> **AUFGABEN**
a: Beantworten Sie anhand des Artikels über die Airbus-Spitze:
(i) Wann ist laut Schrempp mit einer Entscheidung über die neue Airbus-Spitze zu rechnen?
(ii) Wer war zuletzt für den Spitzenposten im Gespräch?
(iii) Zu wie viel Prozent ist die Frage der Management-Struktur laut Enders gelöst?
b: Zitieren Sie aus dem Artikel über die Airbus-Spitze den Abschnitt zwischen „HB BERLIN. „Wir“ und „darüber verkündet werde.“, beide eingeschlossen.
c: Schreiben Sie den Artikel über den Machtkampf um die Airbus-Spitze im Anschluss an seinen letzten Satz weiter.

> **LESETEXT**
┌────────
Daimler-Chrysler-Chef ist optimistisch
Airbus-Machtkampf hat bald ein Ende

Mit einer Entscheidung zur Besetzung der neuen Airbus-Spitze ist nach den Worten von Daimler-Crysler-Chef Jürgen Schrempp kommende Woche zu rechnen.

HB BERLIN. „Wir werden in der nächsten Woche eine Entscheidung haben“, sagte Schrempp zu Reuters am Donnerstag in Berlin. „Es ist viel relaxter hinter den Kulissen als berichtet wird.“ Zuletzt war für den Spitzenposten der deutsche Airbus-Vize Gustav Humbert im Gespräch.

Der bisherige Airbus-Chef, der Franzose Noel Forgeard, soll wie der bisherige Chef der Verteidigungssparte, Thomas Enders, zum Co-Vorstandsvorsitzenden von EADS ernannt werden. Allerdings hatte das EADS-Board auf Grund der anhaltenden deutsch-französischen Streitigkeiten über die künftige Management-Struktur des Unternehmens im Allgemeinen und den Airbus-Spitzenposten im Besonderen die Ernennung Forgeards und Enders' verschoben. Enders sagte Reuters, die Frage der Management-Struktur sei inzwischen zu „95 Prozent“ gelöst. Er wisse jedoch nicht, wann die Entscheidung darüber verkündet werde.
└────────
> **BEREITGESTELLTE DATENSÄTZE**
┌────────
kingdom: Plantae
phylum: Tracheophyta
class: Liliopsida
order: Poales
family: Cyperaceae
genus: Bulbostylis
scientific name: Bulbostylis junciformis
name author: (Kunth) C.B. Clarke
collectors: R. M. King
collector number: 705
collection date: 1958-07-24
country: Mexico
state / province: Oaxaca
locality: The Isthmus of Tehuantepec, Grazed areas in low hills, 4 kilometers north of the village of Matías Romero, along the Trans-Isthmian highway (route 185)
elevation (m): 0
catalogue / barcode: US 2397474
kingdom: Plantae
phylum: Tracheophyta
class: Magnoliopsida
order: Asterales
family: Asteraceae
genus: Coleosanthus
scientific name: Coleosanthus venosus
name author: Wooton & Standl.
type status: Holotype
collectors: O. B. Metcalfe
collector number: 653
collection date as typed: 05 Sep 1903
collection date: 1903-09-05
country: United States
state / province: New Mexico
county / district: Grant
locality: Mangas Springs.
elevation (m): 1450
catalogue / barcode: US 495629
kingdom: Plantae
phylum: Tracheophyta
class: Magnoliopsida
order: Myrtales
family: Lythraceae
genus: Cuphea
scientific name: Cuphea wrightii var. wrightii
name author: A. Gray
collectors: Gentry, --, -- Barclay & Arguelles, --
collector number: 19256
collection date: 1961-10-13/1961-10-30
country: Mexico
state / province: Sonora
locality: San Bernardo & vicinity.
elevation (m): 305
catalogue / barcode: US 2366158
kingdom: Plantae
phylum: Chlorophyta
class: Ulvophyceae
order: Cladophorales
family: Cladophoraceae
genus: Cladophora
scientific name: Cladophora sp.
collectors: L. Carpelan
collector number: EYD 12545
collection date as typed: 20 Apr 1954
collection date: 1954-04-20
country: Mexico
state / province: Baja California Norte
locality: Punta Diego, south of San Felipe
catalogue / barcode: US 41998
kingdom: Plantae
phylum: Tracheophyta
└────────
> **ERGEBNISSE JE AUFGABE**
a:
(i) In der kommenden Woche.
(ii) Der deutsche Airbus-Vize Gustav Humbert.
(iii) Zu 95 Prozent.

b:
HB BERLIN. „Wir werden in der nächsten Woche eine Entscheidung haben“, sagte Schrempp zu Reuters am Donnerstag in Berlin. „Es ist viel relaxter hinter den Kulissen als berichtet wird.“ Zuletzt war für den Spitzenposten der deutsche Airbus-Vize Gustav Humbert im Gespräch.

Der bisherige Airbus-Chef, der Franzose Noel Forgeard, soll wie der bisherige Chef der Verteidigungssparte, Thomas Enders, zum Co-Vorstandsvorsitzenden von EADS ernannt werden. Allerdings hatte das EADS-Board auf Grund der anhaltenden deutsch-französischen Streitigkeiten über die künftige Management-Struktur des Unternehmens im Allgemeinen und den Airbus-Spitzenposten im Besonderen die Ernennung Forgeards und Enders' verschoben. Enders sagte Reuters, die Frage der Management-Struktur sei inzwischen zu „95 Prozent“ gelöst. Er wisse jedoch nicht, wann die Entscheidung darüber verkündet werde.

c:
Der französische Staat sowie der französische Mischkonzern Lagardere halten jeweils rund 15 Prozent an EADS, Daimler-Chrysler rund 30 Prozent. Das Machtgefüge zwischen Deutschland und Frankreich ist bei dem vor fünf Jahren aufgebauten Luft- und Raumfahrtkonzern sorgsam austariert. Schrempp äußerte sich im Gespräch mit Reuters auch zu anderen Themen, etwa der Entwicklung der deutschen Wirtschaft, insbesondere des Auto-Marktes: „Ich bin für 2006 optimistisch.“ Die Weltmeisterschaft in Deutschland werde sich positiv auswirken.